**ABOUT THIS EXERCISE**
Leave the pictures out and print, word for word, the lines below from the one with "ring tip: (271, 170)" through the final line.

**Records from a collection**
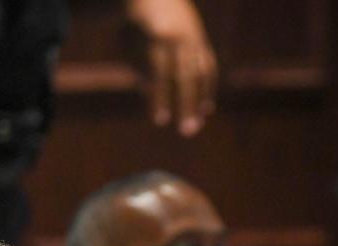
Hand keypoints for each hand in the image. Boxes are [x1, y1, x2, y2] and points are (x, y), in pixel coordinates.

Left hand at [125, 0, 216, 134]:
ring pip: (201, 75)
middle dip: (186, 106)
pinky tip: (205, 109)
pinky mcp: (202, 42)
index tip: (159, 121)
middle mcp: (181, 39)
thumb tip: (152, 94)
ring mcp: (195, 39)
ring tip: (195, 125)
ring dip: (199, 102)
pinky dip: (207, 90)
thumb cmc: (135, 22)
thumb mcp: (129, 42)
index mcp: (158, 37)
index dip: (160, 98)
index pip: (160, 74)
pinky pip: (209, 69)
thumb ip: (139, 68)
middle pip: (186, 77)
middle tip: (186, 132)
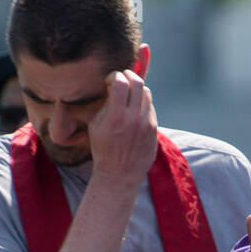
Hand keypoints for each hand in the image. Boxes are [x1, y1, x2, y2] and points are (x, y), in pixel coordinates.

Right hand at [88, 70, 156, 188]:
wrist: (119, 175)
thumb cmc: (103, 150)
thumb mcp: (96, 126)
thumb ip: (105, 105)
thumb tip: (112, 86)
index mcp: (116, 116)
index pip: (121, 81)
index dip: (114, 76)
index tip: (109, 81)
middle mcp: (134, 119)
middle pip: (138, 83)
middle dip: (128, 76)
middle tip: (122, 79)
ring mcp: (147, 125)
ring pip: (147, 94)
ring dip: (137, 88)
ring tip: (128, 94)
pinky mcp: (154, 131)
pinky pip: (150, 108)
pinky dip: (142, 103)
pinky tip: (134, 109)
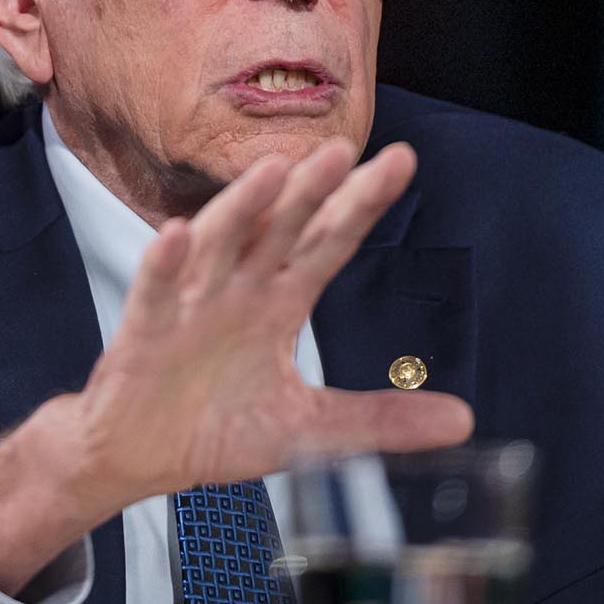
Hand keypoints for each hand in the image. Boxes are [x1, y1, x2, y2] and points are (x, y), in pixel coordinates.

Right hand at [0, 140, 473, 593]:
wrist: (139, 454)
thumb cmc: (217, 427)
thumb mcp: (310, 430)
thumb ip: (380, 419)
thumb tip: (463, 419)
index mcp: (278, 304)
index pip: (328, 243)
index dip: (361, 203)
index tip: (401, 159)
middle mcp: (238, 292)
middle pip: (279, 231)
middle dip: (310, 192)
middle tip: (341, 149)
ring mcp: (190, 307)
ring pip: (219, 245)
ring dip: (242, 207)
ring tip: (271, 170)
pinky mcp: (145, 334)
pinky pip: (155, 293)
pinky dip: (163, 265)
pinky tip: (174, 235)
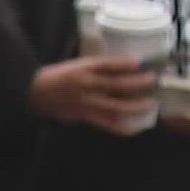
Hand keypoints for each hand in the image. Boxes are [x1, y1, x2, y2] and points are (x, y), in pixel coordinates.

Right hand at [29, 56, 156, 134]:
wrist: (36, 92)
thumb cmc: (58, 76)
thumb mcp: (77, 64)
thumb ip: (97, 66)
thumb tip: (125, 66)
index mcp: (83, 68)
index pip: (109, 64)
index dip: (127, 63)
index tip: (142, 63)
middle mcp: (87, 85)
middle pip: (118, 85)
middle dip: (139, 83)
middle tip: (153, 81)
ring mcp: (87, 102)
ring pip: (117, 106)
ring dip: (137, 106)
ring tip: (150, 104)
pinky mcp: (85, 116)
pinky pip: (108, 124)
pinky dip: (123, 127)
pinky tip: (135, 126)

**TASK SOLUTION**
ring tip: (271, 170)
pinky mcp: (145, 334)
pinky pip: (155, 293)
pinky dip: (163, 265)
pinky tip: (174, 235)
Hand keypoints for each hand in the image. Boxes are [x1, y1, x2, y2] and points are (x, y), in pixel coordinates.

Right hand at [29, 56, 156, 134]:
wrist: (36, 92)
thumb cmc: (58, 76)
thumb mcp: (77, 64)
thumb ip: (97, 66)
thumb tip: (125, 66)
index mcp: (83, 68)
index pip: (109, 64)
index dip: (127, 63)
index tip: (142, 63)
middle mcp: (87, 85)
middle pip: (118, 85)
middle dip: (139, 83)
middle tip: (153, 81)
ring mcp: (87, 102)
ring pip: (117, 106)
ring dip: (137, 106)
ring tip: (150, 104)
pinky mcp: (85, 116)
pinky pip: (108, 124)
pinky dip: (123, 127)
pinky tip: (135, 126)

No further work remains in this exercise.